A Valentino show has always been a study in grandeur. Still, Alessandro Michele’s debut for the house was something else entirely—a cinematic hallucination, a fever dream stitched in silk and history. As 48 models sprinted across a darkened stage under strobe lights, their voluminous crinolines and capes caught mid-motion, the spectacle blurred the line between fashion and psychodrama. The audience, barely able to see its breath, erupted into stunned applause.
“I’ve been in the middle of a tornado,” Michele admitted in the quiet of the Valentino couture salon at Place Vendôme. “I went through many obsessions, an unbelievable list of things.” And so, his collection, aptly named Vertigineux—“dizzying” in French—became a love letter to the Valentino archive, Roman history, and the rich, surreal pageantry of Italian culture.
Michele’s casting reflected his deep reverence for history and timeless beauty. The runway spanned generations, with models ranging from teenage ingénues to legendary muses in their sixties and beyond, underscoring couture’s enduring relevance. These were not just models but characters—aristocrats, muses, and movie stars from a fantasy realm where Marie Antoinette rubs shoulders with a 1930s screen siren.
Hair was left loose and wild, caught mid-flight as the models dashed across the stage, evoking the spectral glamour of silent film heroines. Their faces, at times veiled or framed by intricate headdresses, added to the theatrical effect.
The show drew a constellation of fashion’s elite, Hollywood royalty, and European aristocracy. Cate Blanchett, an eternal Valentino muse, sat front row, mesmerized by the spectacle. Timothée Chalamet, swathed in embroidered velvet, leaned forward as if watching a particularly riveting scene unfold. Florence Pugh, ever the risk-taker, whispered excitedly to Zendaya, whose Valentino-red gown seemed a nod to the Maison’s iconic hue. And then there was Tilda Swinton, impassive yet utterly absorbed, embodying the very essence of Michele’s aesthetic—ethereal, intellectual, and otherworldly.
Michele’s take on haute couture was nothing short of maximalist, with each look carrying layers of references—Venetian carnivals, medieval vestments, and the golden age of Hollywood. Traditional Valentino codes were there—the impeccable embroidery, the extravagant bows, the ethereal pleating—but everything was dialed up to an almost surreal level.
One gown, an explosion of scarlet moiré, reinterpreted the robes of Catholic cardinals with unapologetic drama. Another turned Valentino’s signature red into a voluminous crinoline topped with a sculptural bolero, its silhouette teetering between 18th-century Versailles and midcentury couture. Dress 12, My Mother, was a tribute to Michele’s upbringing in Rome’s film industry—its draped velvet and pearl embroidery evoking the bygone elegance of Cinecittà.

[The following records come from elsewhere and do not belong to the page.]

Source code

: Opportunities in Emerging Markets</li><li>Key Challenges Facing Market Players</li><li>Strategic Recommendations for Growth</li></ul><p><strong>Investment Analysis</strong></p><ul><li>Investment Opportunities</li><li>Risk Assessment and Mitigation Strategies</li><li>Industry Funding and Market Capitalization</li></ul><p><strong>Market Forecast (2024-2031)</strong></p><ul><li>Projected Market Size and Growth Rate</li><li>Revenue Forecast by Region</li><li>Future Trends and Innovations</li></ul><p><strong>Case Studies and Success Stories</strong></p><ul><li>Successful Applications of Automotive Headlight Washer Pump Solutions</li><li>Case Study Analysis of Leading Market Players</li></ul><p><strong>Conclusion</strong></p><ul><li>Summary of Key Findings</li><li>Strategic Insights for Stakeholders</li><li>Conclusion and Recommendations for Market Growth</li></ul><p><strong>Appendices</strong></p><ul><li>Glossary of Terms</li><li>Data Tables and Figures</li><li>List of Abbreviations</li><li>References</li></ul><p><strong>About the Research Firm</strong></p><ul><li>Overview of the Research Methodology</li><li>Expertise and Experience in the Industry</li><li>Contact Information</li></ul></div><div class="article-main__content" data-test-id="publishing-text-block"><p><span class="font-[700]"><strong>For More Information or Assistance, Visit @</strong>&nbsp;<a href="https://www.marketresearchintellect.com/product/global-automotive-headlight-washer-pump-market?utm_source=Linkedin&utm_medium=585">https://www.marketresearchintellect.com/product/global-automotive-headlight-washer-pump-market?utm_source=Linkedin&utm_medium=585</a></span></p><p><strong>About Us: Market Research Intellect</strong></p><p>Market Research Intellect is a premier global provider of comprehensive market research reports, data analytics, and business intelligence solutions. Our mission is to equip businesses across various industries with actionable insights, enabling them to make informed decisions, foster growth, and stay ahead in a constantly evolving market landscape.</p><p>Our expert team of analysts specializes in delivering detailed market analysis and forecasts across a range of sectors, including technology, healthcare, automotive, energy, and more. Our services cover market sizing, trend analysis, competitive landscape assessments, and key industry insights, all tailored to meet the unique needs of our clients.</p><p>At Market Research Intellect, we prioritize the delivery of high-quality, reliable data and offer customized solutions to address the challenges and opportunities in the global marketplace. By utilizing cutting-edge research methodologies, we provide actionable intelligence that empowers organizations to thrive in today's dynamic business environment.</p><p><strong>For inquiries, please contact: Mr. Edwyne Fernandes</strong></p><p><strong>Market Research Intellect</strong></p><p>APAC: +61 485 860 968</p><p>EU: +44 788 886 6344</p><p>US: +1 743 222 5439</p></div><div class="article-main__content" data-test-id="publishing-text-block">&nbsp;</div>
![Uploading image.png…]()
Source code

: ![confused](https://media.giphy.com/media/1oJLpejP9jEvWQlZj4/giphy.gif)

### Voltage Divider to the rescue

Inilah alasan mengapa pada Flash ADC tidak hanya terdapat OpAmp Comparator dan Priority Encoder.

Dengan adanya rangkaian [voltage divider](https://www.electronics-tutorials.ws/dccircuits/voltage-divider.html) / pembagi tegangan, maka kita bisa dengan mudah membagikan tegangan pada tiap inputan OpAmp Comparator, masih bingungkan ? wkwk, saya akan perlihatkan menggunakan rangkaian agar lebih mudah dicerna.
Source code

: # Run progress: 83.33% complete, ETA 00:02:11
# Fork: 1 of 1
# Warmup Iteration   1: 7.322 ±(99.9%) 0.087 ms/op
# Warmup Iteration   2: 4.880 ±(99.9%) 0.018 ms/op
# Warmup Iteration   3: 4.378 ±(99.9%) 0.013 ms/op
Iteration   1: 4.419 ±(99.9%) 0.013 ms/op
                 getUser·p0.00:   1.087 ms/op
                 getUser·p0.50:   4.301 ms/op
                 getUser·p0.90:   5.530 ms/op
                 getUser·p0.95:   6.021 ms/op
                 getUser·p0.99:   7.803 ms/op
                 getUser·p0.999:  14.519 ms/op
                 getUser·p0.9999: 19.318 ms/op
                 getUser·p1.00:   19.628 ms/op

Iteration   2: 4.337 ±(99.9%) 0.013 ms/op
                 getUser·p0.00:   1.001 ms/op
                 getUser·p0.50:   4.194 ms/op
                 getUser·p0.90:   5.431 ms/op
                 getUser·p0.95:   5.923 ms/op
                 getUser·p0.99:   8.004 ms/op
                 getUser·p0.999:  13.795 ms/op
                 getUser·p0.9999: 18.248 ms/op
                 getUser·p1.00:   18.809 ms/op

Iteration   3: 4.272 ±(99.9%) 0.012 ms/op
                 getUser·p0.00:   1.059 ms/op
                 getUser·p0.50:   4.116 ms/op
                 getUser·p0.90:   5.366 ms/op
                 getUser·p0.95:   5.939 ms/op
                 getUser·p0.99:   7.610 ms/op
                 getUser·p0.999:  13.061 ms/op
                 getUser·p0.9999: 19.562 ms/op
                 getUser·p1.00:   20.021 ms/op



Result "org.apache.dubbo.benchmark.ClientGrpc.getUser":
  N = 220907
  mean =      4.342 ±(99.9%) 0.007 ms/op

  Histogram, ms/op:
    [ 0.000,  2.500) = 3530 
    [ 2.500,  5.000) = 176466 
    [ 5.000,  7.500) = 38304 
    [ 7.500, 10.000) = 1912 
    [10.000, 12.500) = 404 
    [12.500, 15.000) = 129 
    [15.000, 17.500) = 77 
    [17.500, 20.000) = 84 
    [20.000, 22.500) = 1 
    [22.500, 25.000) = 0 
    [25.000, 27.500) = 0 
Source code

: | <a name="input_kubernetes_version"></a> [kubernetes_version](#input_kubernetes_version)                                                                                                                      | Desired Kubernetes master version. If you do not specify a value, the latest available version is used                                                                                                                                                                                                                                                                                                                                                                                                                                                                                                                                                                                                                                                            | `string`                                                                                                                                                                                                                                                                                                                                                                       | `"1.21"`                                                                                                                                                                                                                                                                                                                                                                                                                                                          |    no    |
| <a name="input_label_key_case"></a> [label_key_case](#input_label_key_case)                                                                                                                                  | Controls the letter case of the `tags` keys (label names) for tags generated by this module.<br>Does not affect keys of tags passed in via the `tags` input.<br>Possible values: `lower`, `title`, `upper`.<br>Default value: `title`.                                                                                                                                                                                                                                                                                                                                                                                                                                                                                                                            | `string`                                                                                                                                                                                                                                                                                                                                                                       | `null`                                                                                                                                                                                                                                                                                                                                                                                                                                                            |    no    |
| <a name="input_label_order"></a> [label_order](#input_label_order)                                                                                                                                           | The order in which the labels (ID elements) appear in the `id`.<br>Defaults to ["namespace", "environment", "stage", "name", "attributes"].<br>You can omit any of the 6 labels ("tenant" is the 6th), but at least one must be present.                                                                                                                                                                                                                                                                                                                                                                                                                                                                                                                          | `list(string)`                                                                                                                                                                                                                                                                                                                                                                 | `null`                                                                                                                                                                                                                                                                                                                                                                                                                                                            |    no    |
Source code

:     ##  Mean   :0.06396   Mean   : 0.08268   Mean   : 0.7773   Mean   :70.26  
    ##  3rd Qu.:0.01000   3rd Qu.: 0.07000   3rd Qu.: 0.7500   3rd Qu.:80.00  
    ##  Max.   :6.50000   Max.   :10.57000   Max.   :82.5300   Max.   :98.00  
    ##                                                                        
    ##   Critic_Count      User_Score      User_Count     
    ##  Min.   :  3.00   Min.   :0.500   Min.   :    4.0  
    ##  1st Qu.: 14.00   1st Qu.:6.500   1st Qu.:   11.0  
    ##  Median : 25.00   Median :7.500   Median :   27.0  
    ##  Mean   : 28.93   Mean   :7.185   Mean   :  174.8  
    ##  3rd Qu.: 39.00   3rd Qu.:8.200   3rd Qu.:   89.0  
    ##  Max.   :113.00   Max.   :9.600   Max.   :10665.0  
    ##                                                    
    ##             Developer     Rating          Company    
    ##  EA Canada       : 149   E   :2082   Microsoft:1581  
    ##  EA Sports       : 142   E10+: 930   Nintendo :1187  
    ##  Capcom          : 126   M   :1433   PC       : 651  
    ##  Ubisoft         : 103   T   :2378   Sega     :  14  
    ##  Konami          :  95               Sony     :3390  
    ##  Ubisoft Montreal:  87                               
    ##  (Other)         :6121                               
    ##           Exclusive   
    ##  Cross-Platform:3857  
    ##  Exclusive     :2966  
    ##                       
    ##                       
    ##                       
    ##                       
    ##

A standout moment? The breathtaking finale dress, a cascade of sheer organza ruffles, embroidered with gold thread in a pattern resembling cracked frescoes—an ode to Rome itself, eternal in its beauty, even in decay.
Michele’s Valentino is not about restraint. It is about excess, nostalgia, and the intoxicating allure of history rewritten through fabric. “I’m not a couturier,” he said. “I think about myself as a guy with a lot of imagination.” And what an imagination it is.
As guests spilled into the Parisian night, still trembling from the spectacle, one thing was certain: haute couture had just been redefined. Valentino.